Solidarity general secretary Gideon du Plessis told City Press that the offer had no effect on his members, but could cause massive damage later.

“My sense is that Amcu would’ve accepted even R1 just to have something better than what the NUM got,” he told City Press.

“This is a huge victory for them over the NUM and it was given to them on a platter. They didn’t even need to have a strike.”

He accused Sibanye of “poor tactics” and predicts that this will come back to haunt them when a new round of platinum wage talks begin in a month or so.

Sibanye is taking over Anglo American Platinum’s Rustenburg mines and will become the largest employer in the gold and platinum sectors.

According to Du Plessis, the concession breaks protocol and the consequence is going to be a disintegration of the chamber’s old bargaining system.

This, in turn, makes things very difficult for Solidarity and the other minor union, Uasa.

They are only in the chamber forum by the grace of the NUM in a kind of long-standing gentleman’s agreement, whereby they represent artisans and other historically white workers higher up the occupational hierarchy.

Amcu got admitted to this forum as a minority party in 2013 and challenged the NUM’s authority as the sole negotiator on behalf of the majority of mine workers.

Amcu has long declared that the inclusion of the minority unions is illegitimate.

If Amcu manages to displace the NUM in the gold mines, Solidarity and Uasa would probably have to rely on a recent amendment to the Labour Relations Act to stay relevant.

The amendment allows unions with small memberships that nevertheless form a discreet interest group to get recognition.

Amcu refused to sign gold mines’ 2013 wage deal and refused to sign last year’s one as well.

At AngloGold Ashanti and Harmony, the other three unions together have more than half the workforce as members.
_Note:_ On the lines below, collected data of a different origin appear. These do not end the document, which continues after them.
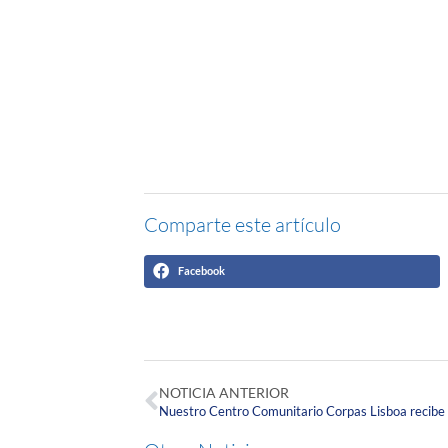
Comparte este artículo
Facebook
NOTICIA ANTERIOR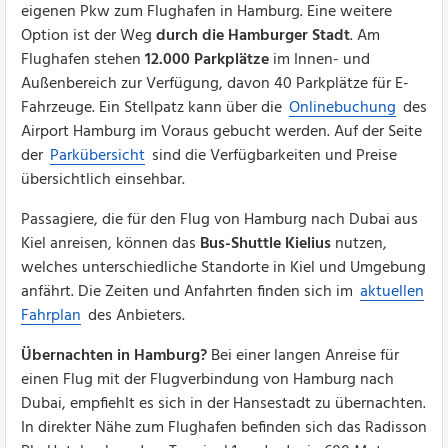
eigenen Pkw zum Flughafen in Hamburg. Eine weitere
Option ist der Weg
durch die Hamburger Stadt
. Am
Flughafen stehen
12.000 Parkplätze
im Innen- und
Außenbereich zur Verfügung, davon 40 Parkplätze für E-
Fahrzeuge. Ein Stellpatz kann über die
Onlinebuchung
des
Airport Hamburg im Voraus gebucht werden. Auf der Seite
der
Parkübersicht
sind die Verfügbarkeiten und Preise
übersichtlich einsehbar.
Passagiere, die für den Flug von Hamburg nach Dubai aus
Kiel anreisen, können das
Bus-Shuttle Kielius
nutzen,
welches unterschiedliche Standorte in Kiel und Umgebung
anfährt. Die Zeiten und Anfahrten finden sich im
aktuellen
Fahrplan
des Anbieters.
Übernachten in Hamburg?
Bei einer langen Anreise für
einen Flug mit der Flugverbindung von Hamburg nach
Dubai, empfiehlt es sich in der Hansestadt zu übernachten.
In direkter Nähe zum Flughafen befinden sich das Radisson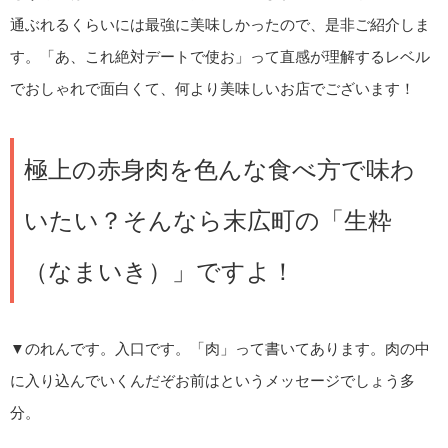
通ぶれるくらいには最強に美味しかったので、是非ご紹介しま
す。「あ、これ絶対デートで使お」って直感が理解するレベル
でおしゃれで面白くて、何より美味しいお店でございます！
極上の赤身肉を色んな食べ方で味わ
いたい？そんなら末広町の「生粋
（なまいき）」ですよ！
▼のれんです。入口です。「肉」って書いてあります。肉の中
に入り込んでいくんだぞお前はというメッセージでしょう多
分。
That allows them to sign off on a deal without Amcu.

By now, Amcu has the numbers at Sibanye to keep the other unions from forming an outright majority. It represents 44% of Sibanye workers, if the Chamber of Mines’ data are correct.

The other three unions together represent 49% – not a majority.

This slim 1% margin is what allowed Amcu to call out a protected strike this week.

Sibanye’s accommodative attitude reflects the changing fortunes of the gold mines.

Since the wage deal last year, a combination of higher dollar gold prices and the rand’s collapse has massively increased the gold sector’s profits.